***** Given data *****

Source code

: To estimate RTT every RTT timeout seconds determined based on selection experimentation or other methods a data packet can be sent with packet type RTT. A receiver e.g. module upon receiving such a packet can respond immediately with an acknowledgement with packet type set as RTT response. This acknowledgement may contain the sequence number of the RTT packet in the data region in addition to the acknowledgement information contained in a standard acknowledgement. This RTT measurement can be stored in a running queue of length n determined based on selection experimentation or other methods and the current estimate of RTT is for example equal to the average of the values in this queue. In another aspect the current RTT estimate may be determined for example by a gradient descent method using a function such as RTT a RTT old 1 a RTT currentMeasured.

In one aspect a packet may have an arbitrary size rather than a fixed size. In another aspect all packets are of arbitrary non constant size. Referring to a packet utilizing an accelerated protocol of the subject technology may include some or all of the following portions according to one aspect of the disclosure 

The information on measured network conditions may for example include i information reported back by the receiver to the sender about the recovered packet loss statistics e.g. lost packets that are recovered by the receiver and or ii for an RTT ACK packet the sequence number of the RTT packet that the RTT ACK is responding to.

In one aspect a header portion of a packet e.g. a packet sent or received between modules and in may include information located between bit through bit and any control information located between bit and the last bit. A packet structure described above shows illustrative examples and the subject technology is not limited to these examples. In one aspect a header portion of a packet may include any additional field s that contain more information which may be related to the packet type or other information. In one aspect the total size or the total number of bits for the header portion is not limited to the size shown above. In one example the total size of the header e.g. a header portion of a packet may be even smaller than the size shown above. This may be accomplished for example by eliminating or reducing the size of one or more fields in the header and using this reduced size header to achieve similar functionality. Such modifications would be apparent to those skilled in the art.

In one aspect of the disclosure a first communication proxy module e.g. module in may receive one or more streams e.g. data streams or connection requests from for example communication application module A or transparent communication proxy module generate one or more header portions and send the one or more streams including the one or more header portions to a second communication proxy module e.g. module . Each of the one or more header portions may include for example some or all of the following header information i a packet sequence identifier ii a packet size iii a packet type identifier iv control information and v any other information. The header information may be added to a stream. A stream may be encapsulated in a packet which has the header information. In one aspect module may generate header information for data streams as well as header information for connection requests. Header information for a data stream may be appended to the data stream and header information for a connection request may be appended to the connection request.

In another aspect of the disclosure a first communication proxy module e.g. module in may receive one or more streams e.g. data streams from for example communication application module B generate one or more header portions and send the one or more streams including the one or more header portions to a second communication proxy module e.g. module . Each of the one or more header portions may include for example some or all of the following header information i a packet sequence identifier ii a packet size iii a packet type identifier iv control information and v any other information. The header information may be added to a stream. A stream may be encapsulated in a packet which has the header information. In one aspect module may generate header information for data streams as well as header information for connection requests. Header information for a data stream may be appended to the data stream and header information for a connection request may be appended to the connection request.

*****

**Problem to work on**
Reproduce each of the data excerpts above word for word, in the order given.

**Solution to this problem**
Source code

: To estimate RTT every RTT timeout seconds determined based on selection experimentation or other methods a data packet can be sent with packet type RTT. A receiver e.g. module upon receiving such a packet can respond immediately with an acknowledgement with packet type set as RTT response. This acknowledgement may contain the sequence number of the RTT packet in the data region in addition to the acknowledgement information contained in a standard acknowledgement. This RTT measurement can be stored in a running queue of length n determined based on selection experimentation or other methods and the current estimate of RTT is for example equal to the average of the values in this queue. In another aspect the current RTT estimate may be determined for example by a gradient descent method using a function such as RTT a RTT old 1 a RTT currentMeasured.

In one aspect a packet may have an arbitrary size rather than a fixed size. In another aspect all packets are of arbitrary non constant size. Referring to a packet utilizing an accelerated protocol of the subject technology may include some or all of the following portions according to one aspect of the disclosure 

The information on measured network conditions may for example include i information reported back by the receiver to the sender about the recovered packet loss statistics e.g. lost packets that are recovered by the receiver and or ii for an RTT ACK packet the sequence number of the RTT packet that the RTT ACK is responding to.

In one aspect a header portion of a packet e.g. a packet sent or received between modules and in may include information located between bit through bit and any control information located between bit and the last bit. A packet structure described above shows illustrative examples and the subject technology is not limited to these examples. In one aspect a header portion of a packet may include any additional field s that contain more information which may be related to the packet type or other information. In one aspect the total size or the total number of bits for the header portion is not limited to the size shown above. In one example the total size of the header e.g. a header portion of a packet may be even smaller than the size shown above. This may be accomplished for example by eliminating or reducing the size of one or more fields in the header and using this reduced size header to achieve similar functionality. Such modifications would be apparent to those skilled in the art.

In one aspect of the disclosure a first communication proxy module e.g. module in may receive one or more streams e.g. data streams or connection requests from for example communication application module A or transparent communication proxy module generate one or more header portions and send the one or more streams including the one or more header portions to a second communication proxy module e.g. module . Each of the one or more header portions may include for example some or all of the following header information i a packet sequence identifier ii a packet size iii a packet type identifier iv control information and v any other information. The header information may be added to a stream. A stream may be encapsulated in a packet which has the header information. In one aspect module may generate header information for data streams as well as header information for connection requests. Header information for a data stream may be appended to the data stream and header information for a connection request may be appended to the connection request.

In another aspect of the disclosure a first communication proxy module e.g. module in may receive one or more streams e.g. data streams from for example communication application module B generate one or more header portions and send the one or more streams including the one or more header portions to a second communication proxy module e.g. module . Each of the one or more header portions may include for example some or all of the following header information i a packet sequence identifier ii a packet size iii a packet type identifier iv control information and v any other information. The header information may be added to a stream. A stream may be encapsulated in a packet which has the header information. In one aspect module may generate header information for data streams as well as header information for connection requests. Header information for a data stream may be appended to the data stream and header information for a connection request may be appended to the connection request.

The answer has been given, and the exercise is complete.